Les enjeux

LES ENJEUX EN NOUVELLE-CALEDONIE

1 - Les Enjeux Patrimoniaux

Le récif barrière est long de 1.600 km ce qui en fait la plus longue barrière récifale continue au monde.
L’ensemble des formations récifales et lagonaires couvre environ 40.000 km2.
La Nouvelle-Calédonie possède l’une des rares doubles barrières au monde (moins de 10 au monde).
Ce sont les récifs des DOM-TOM, spécifiquement les plus riches et les plus diversifiés.
Les îles Chesterfield et Bellona, ainsi que les bancs Lansdowne et Fairway, présentent un intérêt biogéographique particulier en raison de leur position intermédiaire entre la Grande Barrière d’Australie et la Nouvelle-Calédonie, qui leur confère une plus grande richesse en espèces. Ce sont des lieux exceptionnels de ponte de tortues et de nidification des oiseaux de mer. Elles abritent plusieurs espèces rares de mollusques et de crabes.
Les Chesterfield abritent des espèces endémiques de mollusques : Cymbiolacca thatcheri et Lyria grangei.
Huon, au nord, est l’un des principaux lieux de ponte de la tortue verte (Chelonia mydas) dans le Pacifique.

2 - Les Enjeux Socio-Economiques

2.1 - La pêche
La pêche professionnelle est peu développée : la flottille, toutes catégories confondues, est de 350 bateaux pour moins de 1.000 marins locaux ; la production des espèces lagonaires atteint 1.000 t. Il faut y ajouter la production de la pêche de plaisance et de la pêche vivrière, estimée à 3.500 t, dont plus de 50% issue des alentours de Nouméa. La production totale atteint donc 4.500 t. La pêche vivrière, qui représente 78% des captures de poissons lagonaires, est vitale pour les populations mélanésiennes, pour lesquelles elle constitue une source majeure de protéines. La part de l’autoconsommation de poissons lagonaires atteint 80% de la production en Province nord et plus encore dans les îles.

2.2 - Le tourisme
Le tourisme n’est pas très développé et le nombre de touristes se situe aux alentours de 100.000 touristes par an. Il est avant tout centré sur Nouméa (1.414 chambres, soit 68,1% de la capacité totale), secondairement sur Bourail, Hienghène et les Iles Loyauté.

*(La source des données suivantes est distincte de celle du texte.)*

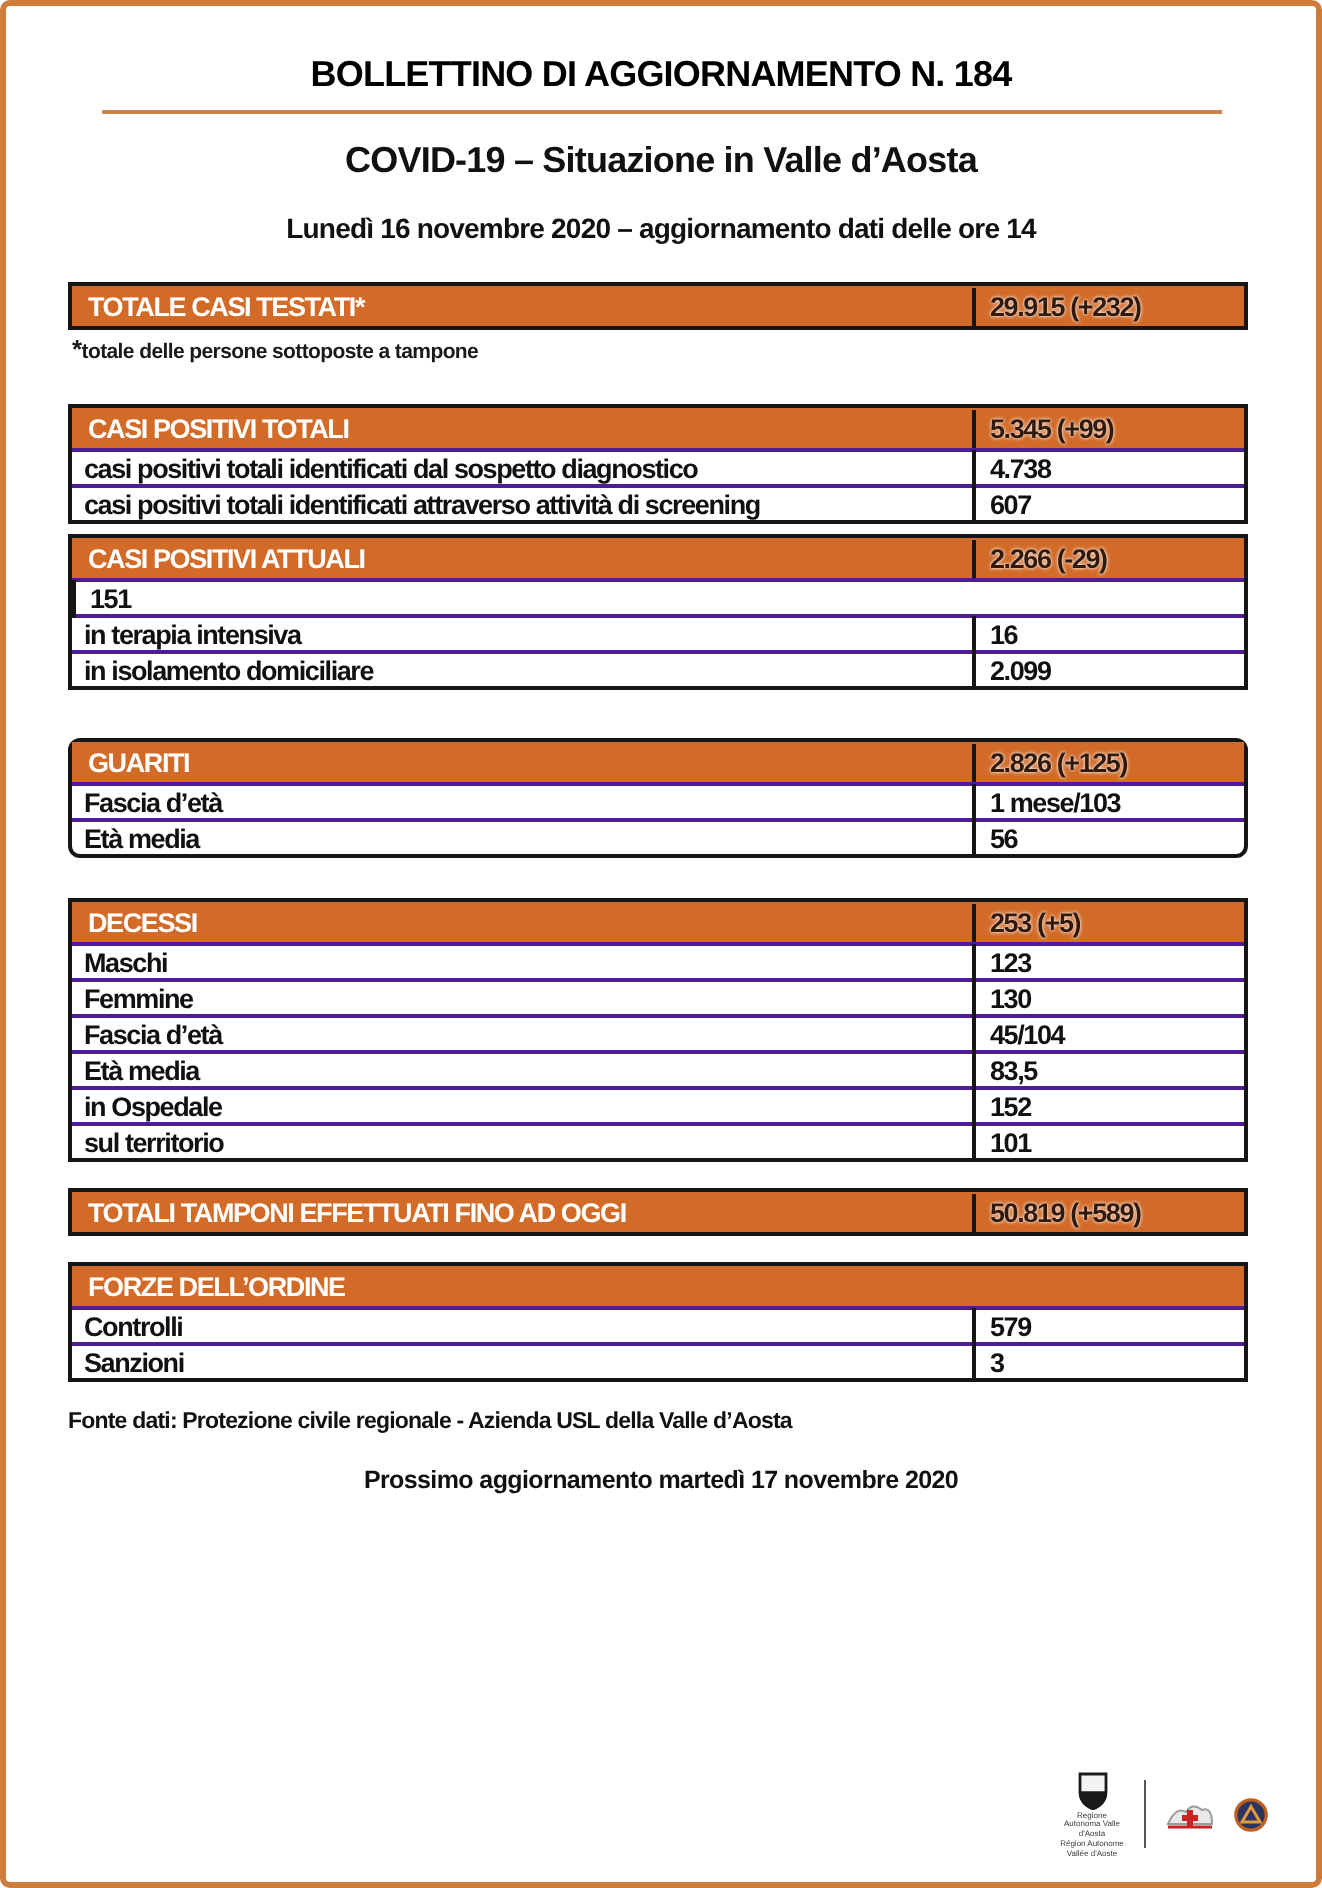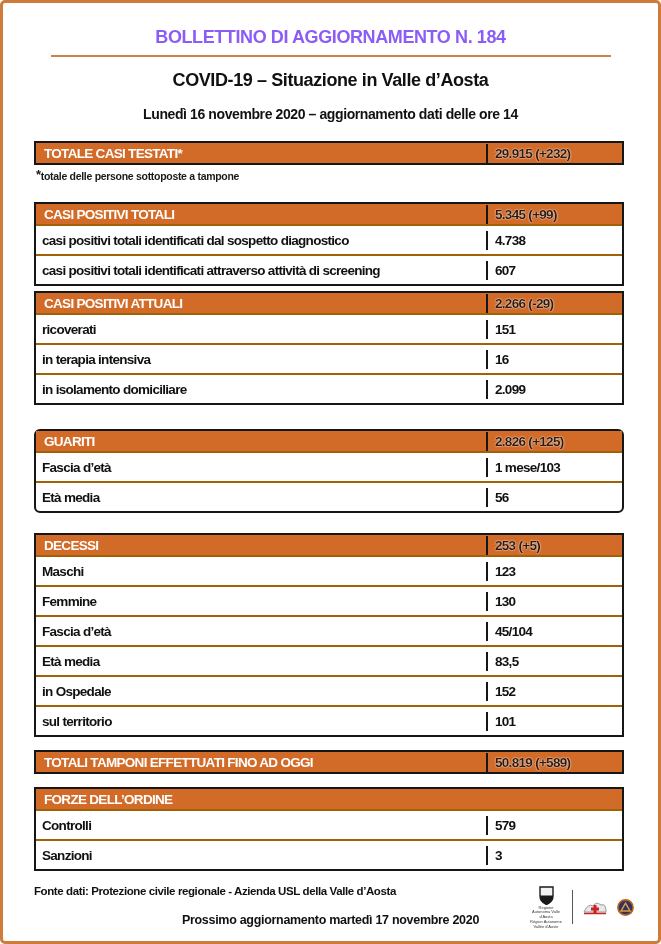"BOLLETTINO DI AGGIORNAMENTO N. 184" .title { color: #8b5cf6 -> #000000 }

Le tourisme de croisière représente entre 30.000 et 50.000 touristes/an. La flottille plaisancière comporte plus de 12.000 embarcations immatriculées sur le Territoire, dont 60% à Nouméa. Les activités nautiques sont essentiellement dirigées vers la navigation de plaisance et la plongée. Les clubs de plongée sont aujourd’hui au nombre de 13 sur l’ensemble du Territoire. On estime qu’au moins 50.000 plongées (non-payantes inclues) sont réalisées annuellement.
Le tourisme est considéré comme un vecteur potentiel de développement et les projets s’orientent vers l’éco-tourisme, centré entre autre sur les zones protégées et la plongée. Depuis peu se développe localement un écotourisme saisonnier pour l’observation des baleines.

La part du tourisme dans le PIB est de 2,7%, et cette activité touche 6% de la population active.